Skills and Resources
Competitive teams are expected to possess foundational analytical competencies relevant to business and data analytics. Participants should have working knowledge of predictive analytics, data mining, or machine learning techniques, and the ability to use appropriate analytical tools (such as R, Python, SPSS, STATA, or other relevant software) to manage and analyze relatively large datasets. Teams should also be capable of transforming and preparing variables as needed and selecting suitable technologies and methodologies to effectively address the problem and generate actionable insights.
Team
Teams may consist of one or two participants. Solo entries are welcome, and two person teams are encouraged to collaborate and share responsibilities.
Protocol
Participants will receive an overview of the problem along with comprehensive documentation of the dataset, including a data dictionary. Teams will be expected to explore the dataset using both descriptive and inferential statistical methods, develop a predictive model, submit their final predictions as a single-column CSV file, and include a concise written report delivered in PDF format.

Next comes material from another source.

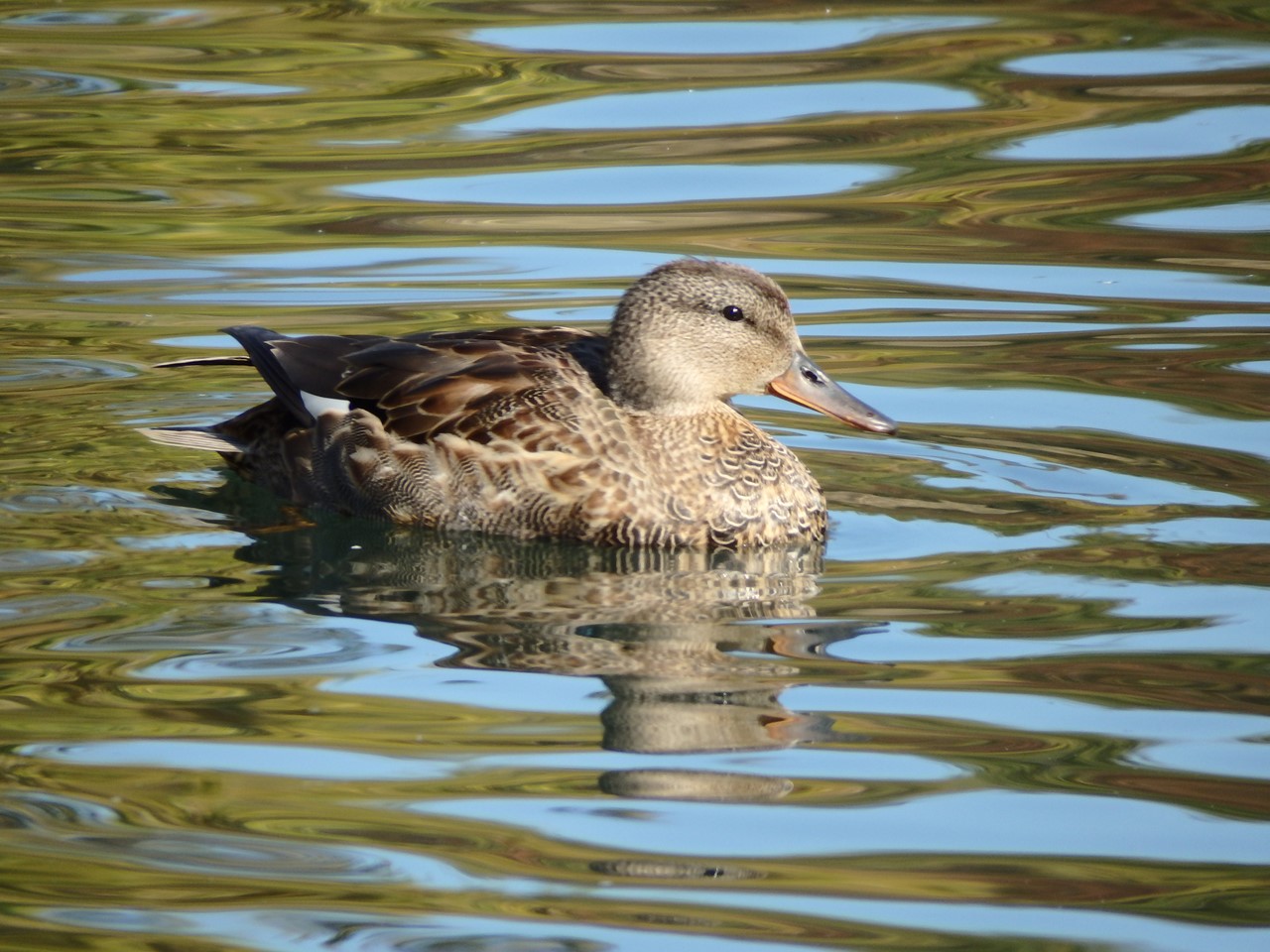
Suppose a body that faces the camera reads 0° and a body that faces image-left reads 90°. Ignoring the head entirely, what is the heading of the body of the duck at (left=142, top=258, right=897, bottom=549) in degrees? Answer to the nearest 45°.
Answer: approximately 270°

Submission will be evaluated based on the criteria below:
Descriptive statistical summary of the given dataset (10%)
Provides a clear and accurate descriptive statistical overview of the given data set, including appropriate measure of location, dispersion, and relevant visual summaries.

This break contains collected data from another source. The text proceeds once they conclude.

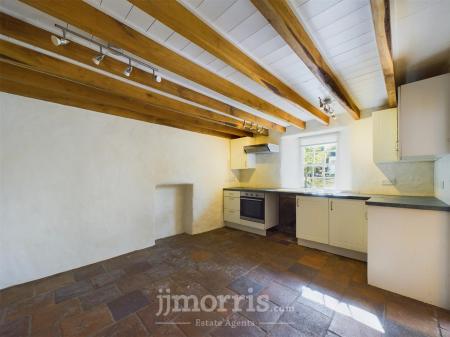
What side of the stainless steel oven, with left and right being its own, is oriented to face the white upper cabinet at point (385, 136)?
left

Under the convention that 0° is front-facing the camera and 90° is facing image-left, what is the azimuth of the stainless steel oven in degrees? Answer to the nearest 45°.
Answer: approximately 45°

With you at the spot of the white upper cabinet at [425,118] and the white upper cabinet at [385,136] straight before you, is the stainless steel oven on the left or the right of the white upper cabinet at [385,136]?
left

Inferential statistical analysis (20%)
Conducts suitable inferential statistical analyses on the dataset, including hypothesis testing, confidence intervals, or other relevant techniques, with correct interpretation of results.
Analytical Approach and Modeling Method (20%)
Presents a concise and well-structured overview of the analytical approach and modeling techniques employed, clearly outlining the workflow and key steps.
Rationale for Methodology Selection (20%)
Offers a clear and logical justification explaining why the chosen methodology or analytical techniques are appropriate for the given problem context and data characteristics.
Prediction Vector submission and Model Performance (30%)
Submits a complete and correctly formatted prediction vector for the test dataset. The accuracy and effectiveness of the predictions will be evaluated by the judges using predefined performance metrics.